I felt inspired to update my review after reading this blog post from Hugo Barra, a former Meta employee who shared a very in-depth view of his thoughts on Apple Vision Pro. I have to say, I expected to disagree with him and Mark Zuckerberg, but in the end, I found his opinions to be spot on. It’s definitely worth the read.

While we’re talking about Meta, I was excited to trade in my pair of Warby Parkers for the new Meta Ray-Ban lenses, but sadly, Ray-Ban does not support my prescriptions. I’m sure I could buy them and take them elsewhere to get lenses inserted, but I haven’t had the time to do the legwork to make all that work. I would love to try them and even make them my daily wear, but for now, I’m stuck with what I have. The reviews have been amazing, and they sound like they keep getting better and better with each software release.

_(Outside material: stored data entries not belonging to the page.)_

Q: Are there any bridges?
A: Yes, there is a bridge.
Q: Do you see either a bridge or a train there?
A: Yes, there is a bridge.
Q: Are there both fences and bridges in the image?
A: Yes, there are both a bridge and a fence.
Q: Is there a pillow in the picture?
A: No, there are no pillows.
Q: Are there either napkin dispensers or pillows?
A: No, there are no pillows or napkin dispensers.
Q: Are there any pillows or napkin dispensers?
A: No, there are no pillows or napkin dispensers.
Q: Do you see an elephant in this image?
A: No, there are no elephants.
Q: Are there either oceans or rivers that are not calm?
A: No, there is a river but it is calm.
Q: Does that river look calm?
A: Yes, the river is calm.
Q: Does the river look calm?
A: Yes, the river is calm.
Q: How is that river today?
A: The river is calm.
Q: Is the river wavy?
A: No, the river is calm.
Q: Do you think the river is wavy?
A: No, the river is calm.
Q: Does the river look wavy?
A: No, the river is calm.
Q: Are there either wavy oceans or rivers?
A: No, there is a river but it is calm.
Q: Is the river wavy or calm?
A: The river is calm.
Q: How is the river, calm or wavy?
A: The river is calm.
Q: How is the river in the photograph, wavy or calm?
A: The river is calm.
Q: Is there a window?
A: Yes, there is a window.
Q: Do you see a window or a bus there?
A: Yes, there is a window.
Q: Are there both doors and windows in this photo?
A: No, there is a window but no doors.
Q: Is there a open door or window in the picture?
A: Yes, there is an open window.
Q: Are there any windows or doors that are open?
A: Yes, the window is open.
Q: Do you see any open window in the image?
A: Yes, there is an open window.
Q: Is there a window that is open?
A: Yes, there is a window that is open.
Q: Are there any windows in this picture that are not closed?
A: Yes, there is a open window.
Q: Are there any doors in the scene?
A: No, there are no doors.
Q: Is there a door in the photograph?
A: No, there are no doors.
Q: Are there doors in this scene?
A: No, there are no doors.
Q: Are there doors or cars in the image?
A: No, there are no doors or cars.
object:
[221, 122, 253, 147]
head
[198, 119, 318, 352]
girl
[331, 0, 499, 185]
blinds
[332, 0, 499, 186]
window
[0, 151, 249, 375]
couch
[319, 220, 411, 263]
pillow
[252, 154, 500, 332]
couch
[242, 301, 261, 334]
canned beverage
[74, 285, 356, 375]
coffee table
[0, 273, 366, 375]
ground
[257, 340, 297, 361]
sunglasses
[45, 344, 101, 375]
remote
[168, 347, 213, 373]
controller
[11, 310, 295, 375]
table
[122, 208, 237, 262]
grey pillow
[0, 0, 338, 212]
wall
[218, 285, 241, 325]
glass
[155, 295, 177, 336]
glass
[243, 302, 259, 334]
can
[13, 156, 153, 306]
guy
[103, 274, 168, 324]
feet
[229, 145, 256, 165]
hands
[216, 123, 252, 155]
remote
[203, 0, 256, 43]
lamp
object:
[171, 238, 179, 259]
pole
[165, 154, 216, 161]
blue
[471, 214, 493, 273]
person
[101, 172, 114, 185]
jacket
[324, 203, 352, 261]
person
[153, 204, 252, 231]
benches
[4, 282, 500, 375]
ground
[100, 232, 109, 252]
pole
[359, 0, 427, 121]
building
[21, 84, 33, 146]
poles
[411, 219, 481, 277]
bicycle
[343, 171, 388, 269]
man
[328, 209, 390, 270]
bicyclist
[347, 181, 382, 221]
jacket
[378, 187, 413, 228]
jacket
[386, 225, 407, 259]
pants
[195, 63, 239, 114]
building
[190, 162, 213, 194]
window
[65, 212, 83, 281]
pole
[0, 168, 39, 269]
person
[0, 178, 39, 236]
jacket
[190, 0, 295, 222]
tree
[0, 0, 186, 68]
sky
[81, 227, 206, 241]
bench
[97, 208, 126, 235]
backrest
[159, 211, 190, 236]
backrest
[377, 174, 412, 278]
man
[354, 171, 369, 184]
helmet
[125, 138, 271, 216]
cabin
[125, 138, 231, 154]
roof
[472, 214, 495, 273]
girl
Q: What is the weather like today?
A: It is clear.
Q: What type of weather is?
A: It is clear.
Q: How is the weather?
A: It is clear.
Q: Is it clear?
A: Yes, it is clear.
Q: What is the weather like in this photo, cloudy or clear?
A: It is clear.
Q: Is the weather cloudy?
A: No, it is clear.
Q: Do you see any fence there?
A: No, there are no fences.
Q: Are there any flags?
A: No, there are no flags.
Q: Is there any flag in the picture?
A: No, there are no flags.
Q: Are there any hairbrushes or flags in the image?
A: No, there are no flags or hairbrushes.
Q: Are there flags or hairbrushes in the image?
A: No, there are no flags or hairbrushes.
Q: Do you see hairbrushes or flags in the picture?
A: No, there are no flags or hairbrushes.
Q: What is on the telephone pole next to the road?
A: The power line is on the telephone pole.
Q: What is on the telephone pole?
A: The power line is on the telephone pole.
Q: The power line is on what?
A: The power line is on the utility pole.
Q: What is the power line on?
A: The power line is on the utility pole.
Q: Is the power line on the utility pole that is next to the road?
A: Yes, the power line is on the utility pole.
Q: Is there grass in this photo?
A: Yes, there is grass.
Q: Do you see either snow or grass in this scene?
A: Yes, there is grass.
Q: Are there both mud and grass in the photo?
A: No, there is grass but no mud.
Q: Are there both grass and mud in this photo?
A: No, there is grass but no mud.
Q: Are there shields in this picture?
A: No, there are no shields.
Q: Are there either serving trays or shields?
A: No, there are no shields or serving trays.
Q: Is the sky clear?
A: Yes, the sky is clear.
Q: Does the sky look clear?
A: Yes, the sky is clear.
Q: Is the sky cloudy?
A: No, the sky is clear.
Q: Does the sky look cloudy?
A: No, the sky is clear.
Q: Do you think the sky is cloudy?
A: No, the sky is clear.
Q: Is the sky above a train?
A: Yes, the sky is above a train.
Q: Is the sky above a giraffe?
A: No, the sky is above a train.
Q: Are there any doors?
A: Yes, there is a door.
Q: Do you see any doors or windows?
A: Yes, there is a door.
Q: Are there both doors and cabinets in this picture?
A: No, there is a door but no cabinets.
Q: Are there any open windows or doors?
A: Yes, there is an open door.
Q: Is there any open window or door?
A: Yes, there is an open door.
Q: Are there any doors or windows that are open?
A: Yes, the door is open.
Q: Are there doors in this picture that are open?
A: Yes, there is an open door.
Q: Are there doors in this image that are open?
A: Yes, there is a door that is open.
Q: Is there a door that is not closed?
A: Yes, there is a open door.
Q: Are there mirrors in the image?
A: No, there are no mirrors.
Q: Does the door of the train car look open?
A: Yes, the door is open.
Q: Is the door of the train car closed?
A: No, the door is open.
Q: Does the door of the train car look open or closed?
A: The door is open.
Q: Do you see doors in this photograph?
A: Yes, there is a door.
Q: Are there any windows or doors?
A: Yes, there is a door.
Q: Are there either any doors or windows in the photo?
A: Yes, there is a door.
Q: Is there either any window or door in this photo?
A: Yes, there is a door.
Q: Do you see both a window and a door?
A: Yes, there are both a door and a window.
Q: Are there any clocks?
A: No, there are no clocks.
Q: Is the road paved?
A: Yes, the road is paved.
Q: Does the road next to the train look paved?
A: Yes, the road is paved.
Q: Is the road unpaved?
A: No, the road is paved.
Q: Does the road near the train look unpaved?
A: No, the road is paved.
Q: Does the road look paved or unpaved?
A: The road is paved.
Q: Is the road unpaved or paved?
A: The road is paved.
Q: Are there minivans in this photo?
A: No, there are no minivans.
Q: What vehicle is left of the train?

⚒️ One more thing—I’m rolling out AI workshops, starting this week with one virtual and a second held in person for a few notable companies. I’m always happy to come to you and deliver tailored sessions privately at your organization, whether it’s through interactive workshops, conferences, panels, or other events. Feel Free to get in touch. Additionally, you can explore my growing list of workshops and upcoming sessions on my site.


p.s. I caught wind of this on John Gruber’s Daring Fireball – but man, are these amazing and hilarious! How did I miss this? Apparently, 20 years ago in Chile, episodes of Star Wars aired with ads for Cerveza Cristal beer inserted, so they felt like part of the movie.